Paluszki są zupełnie innym zagadnieniem i bardzo popieram liczenie na palcach! Są protezą pamięci brakującej do obliczeń, a u bardzo małych dzieci ich zbiory służą za wzorce liczb do fregegowskiego porównywania.
No nie Xawer,
dziecko oprotestowało coś zupełnie innego!
A co innego?
Dziecko uznało, że jeśli „jeden” to czerwone jabłuszko, to nie podoba mu się, że zielone jabłuszko to też „jeden”.
Gdyby mu nie wciskać tych jabłuszek jako reprezentacji liczb, to problem by w ogóle nie zaistniał.

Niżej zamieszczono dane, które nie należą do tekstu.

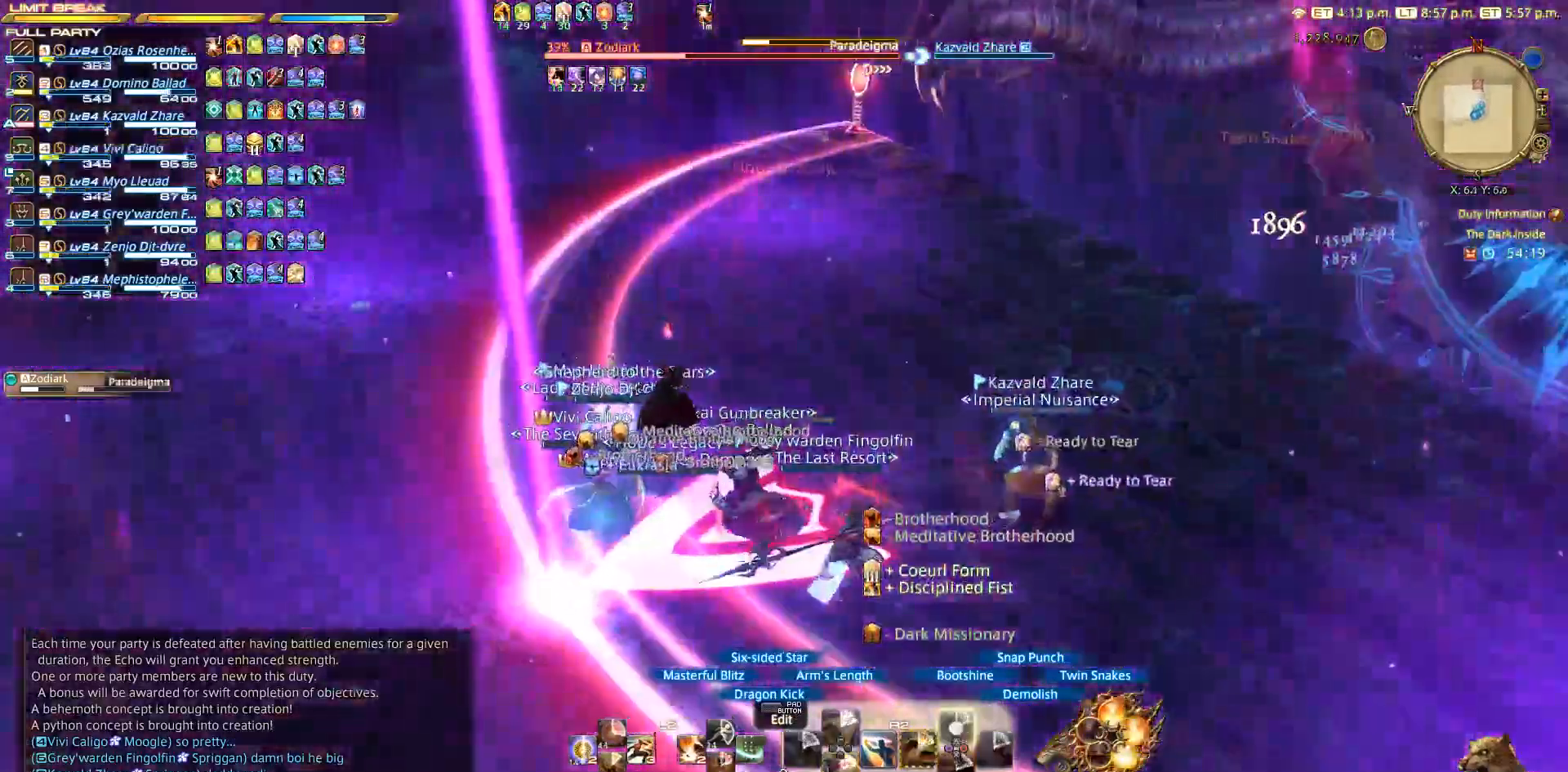
{"buttons": [], "left_stick": "down-left", "right_stick": "center", "events": [[150, "TRIANGLE", "up"], [400, "R2", "up"]]}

Zacytuję Grażynę: „Czy każde „jeden” – będące składnikiem trzech – jest sobie równe? Dziecko liczące jabłka – małe zielone, duże czerwone i żółte z plamką od obicia – protestuje…”
To pomieszanie wynika z niesłusznego i nieuprawnionego utożsamienia liczby jeden z jabłuszkiem, zamiast z licznością zbioru składającego się z jednego jabłka.
Przy dodawaniu można z tej pułapki wybrnąć, choć małemu dziecku nie tak łatwo wyjaśnić różnice pojęciową pomiędzy przedmiotem, a zbiorem składającym się z tego jednego przedmiotu. Wielu dorosłych też ma z tym problem.
Ale nawet przy takim ratowaniu ilustracji jabłuszkowej już nie wybrniesz z mnożenia. Nie da się mnożyć jabłuszek przez jabłuszka. Jeśli w jednym ręku masz trzy czerwone jabłka, a w drugim dwa zielone, to nijak nie wykombinujesz z tego liczby sześć reprezentowanej przez sześć jabłek.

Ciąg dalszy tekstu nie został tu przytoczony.